DOCUMENT SEGMENT:
>>>>

Knowledge Intersections Symposium recording now available

The recording of the 2021 Knowledge Intersections Symposium can now be watched online.

This online symposium was held within the 20th Symposium on Indigenous Music and Dance, in association with the Musicological Society of Australia’s 44th National Conference.

The symposium explored the relationships between music and lore through multidisciplinary panel discussions.

00:00:00 Introduction and Welcome to Country


00:14:25 Global perspectives on cultural continuity and change

This panel brings together a diverse array of speakers from Aotearoa (New Zealand), Taiwan, Brazil, and Australia to discuss how Indigenous peoples understand and negotiate ideas and expressions of cultural continuity and change in their respective counties. We will examine how understandings of cultural continuity in a changing world are often at odds with outsider assumptions about Indigenous cultures and, in some cases, work against the localised cultural maintenance needs of Indigenous peoples. Speakers will bring to this discussion reflections their own research and cultural practices, as well as their own engagements with (other) Indigenous cultural practitioners across a range of contexts from local to global.

Speakers: Meri Haami, Akawyan Pakawyan, Professor Yuh-Fen Tseng, Professor Jorge José de Carvalho, Professor Marcia Langton AO, Professor Aaron Corn

1:31:31 Sky knowledge and performance traditions

Indigenous peoples hold the world’s oldest continuous cultures of astronomy. Developed and passed down over tens of thousands of years, Indigenous observations of the Sun, Moon, and stars inform navigation and calendars, and predict weather, while the meanings and agency assigned to astronomical phenomena significantly inform Indigenous laws and social structures. This panel brings together Indigenous Elders and other speakers from Australia, Aotearoa (New Zealand), and the USA to share how Indigenous song and dance traditions, as performed in public ceremonies, carry detailed intergenerational knowledge of how Elders read the stars and other astronomical phenomena.

<<<<

INFORMATION PROVIDED:
>>>>

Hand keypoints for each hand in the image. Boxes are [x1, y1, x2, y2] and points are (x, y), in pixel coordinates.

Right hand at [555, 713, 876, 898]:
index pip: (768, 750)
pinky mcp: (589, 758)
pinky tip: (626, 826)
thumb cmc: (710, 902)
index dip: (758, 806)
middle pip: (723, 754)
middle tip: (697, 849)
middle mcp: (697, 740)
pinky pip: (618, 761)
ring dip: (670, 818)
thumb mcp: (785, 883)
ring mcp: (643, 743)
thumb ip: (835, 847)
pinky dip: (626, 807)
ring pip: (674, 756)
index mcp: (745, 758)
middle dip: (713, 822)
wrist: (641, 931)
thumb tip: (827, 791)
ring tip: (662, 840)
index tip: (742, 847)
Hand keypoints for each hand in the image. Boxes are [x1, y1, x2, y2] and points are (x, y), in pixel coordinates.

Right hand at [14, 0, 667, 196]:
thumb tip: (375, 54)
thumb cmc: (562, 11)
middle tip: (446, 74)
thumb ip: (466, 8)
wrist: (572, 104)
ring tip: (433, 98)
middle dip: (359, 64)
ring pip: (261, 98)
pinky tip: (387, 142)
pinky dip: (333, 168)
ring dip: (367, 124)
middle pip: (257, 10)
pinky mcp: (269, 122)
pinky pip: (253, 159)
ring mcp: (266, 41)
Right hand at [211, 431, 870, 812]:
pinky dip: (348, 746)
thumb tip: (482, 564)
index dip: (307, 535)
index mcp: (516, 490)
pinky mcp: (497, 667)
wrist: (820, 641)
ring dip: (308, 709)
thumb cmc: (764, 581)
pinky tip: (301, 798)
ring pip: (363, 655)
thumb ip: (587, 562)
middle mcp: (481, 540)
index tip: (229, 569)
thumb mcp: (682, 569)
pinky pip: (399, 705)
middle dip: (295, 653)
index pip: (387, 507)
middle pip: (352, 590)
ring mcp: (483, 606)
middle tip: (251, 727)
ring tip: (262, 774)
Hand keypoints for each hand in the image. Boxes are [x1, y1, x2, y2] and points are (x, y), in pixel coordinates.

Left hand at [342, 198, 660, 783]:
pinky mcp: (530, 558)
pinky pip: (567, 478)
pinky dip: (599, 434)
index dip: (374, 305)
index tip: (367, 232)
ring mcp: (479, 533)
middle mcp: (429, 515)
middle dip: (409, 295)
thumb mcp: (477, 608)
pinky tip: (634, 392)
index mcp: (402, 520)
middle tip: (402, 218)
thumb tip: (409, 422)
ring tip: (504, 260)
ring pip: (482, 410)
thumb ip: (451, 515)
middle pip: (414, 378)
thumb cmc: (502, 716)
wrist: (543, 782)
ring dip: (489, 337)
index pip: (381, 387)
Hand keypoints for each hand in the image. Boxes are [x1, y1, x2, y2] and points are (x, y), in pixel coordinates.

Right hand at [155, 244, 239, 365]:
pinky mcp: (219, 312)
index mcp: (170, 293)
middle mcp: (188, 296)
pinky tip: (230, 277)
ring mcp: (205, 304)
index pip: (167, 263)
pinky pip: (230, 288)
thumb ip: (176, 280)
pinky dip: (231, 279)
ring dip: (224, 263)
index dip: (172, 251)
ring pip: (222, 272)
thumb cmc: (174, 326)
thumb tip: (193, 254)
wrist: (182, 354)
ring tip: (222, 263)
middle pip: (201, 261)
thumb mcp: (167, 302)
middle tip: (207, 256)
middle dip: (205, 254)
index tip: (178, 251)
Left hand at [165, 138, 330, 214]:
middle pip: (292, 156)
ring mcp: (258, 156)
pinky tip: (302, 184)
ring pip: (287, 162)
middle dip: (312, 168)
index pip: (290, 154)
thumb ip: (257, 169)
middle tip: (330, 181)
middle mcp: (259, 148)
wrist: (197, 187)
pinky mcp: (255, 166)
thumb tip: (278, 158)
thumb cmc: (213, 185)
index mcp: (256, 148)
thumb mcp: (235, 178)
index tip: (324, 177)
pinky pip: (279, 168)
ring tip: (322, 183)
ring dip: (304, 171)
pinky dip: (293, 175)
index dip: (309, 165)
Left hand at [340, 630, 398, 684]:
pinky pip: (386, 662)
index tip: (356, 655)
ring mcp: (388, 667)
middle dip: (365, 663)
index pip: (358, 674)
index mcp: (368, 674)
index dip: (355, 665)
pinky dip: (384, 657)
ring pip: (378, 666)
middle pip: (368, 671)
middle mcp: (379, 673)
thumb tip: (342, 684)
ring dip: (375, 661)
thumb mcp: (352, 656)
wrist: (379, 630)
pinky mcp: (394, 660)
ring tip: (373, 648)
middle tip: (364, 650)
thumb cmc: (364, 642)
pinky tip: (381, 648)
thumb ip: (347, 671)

<<<<

ACTIVITY 1:
According to the symposium recording announcement, which conference was the online symposium held in association with?
ACTIVITY 2:
Extend the announcement about the symposium recording, picking up after its final sentence.

ANSWER BOX 1:
The Musicological Society of Australia's 44th National Conference.

ANSWER BOX 2:
Speakers:  Wanta Jampijinpa Patrick, Inawinytji Williamson, Dr Diana James, Associate Professor Duane Hamacher

2:35:20 Engineering and aquaculture in Indigenous knowledge practice

Over tens of thousands of years of habitation, Indigenous Australians developed sophisticated understandings and techniques for engineering, physics, and aquaculture in the design of elaborate stone fish traps, such as the ancient Ngunnhu in Brewarrina, and the 100 km squared eel farm at Budj Bim (Lake Condah) in Victoria. These aquaculture structures comprise complex canals systems linking weirs and ponds made of river stones and may be some of the oldest surviving human-made structures in the world. This panel brings together people with ancestral ties to important ancient aquaculture sites and discusses the sites' significance for Indigenous law, culture, and resource management both historically and today.

Speakers: Damein Bell, Associate Professor Juliana Kaya Prpic, Jesse Hodgetts, Tyson Lovett-Murray

3:33:53 Wild Honey: Caring for Bees in a Divided Land screening

For more than a century, the island of Timor has been divided by a colonial border. This border has displaced and separated the people of Lookeu, dividing their land, water, and history. Timor's migratory wild honey bees challenge this division. Their migrations are essential to the agricultural and spiritual wellbeing of the people and places who depend upon them. In community honey harvest rituals, queen bees are courted in ceremony by men who climb high into the canopy to sing nocturnal forest love songs. These songs express gratitude to the bees, enticing and imploring them to give up their sweetness and maintain their seasonal visits. This panel will screen and discuss the film Wild Honey: Caring for Bees in a Divided Land. This film is the outcome of a long-term collaboration between researchers Balthasar Kehi and Lisa Palmer and the people of Balthasar's homeland of Lookeu. It portrays a border community who, despite changing farming practices and increasing commodification, are determined to maintain the bees' movement across the region and preserve their shared identity.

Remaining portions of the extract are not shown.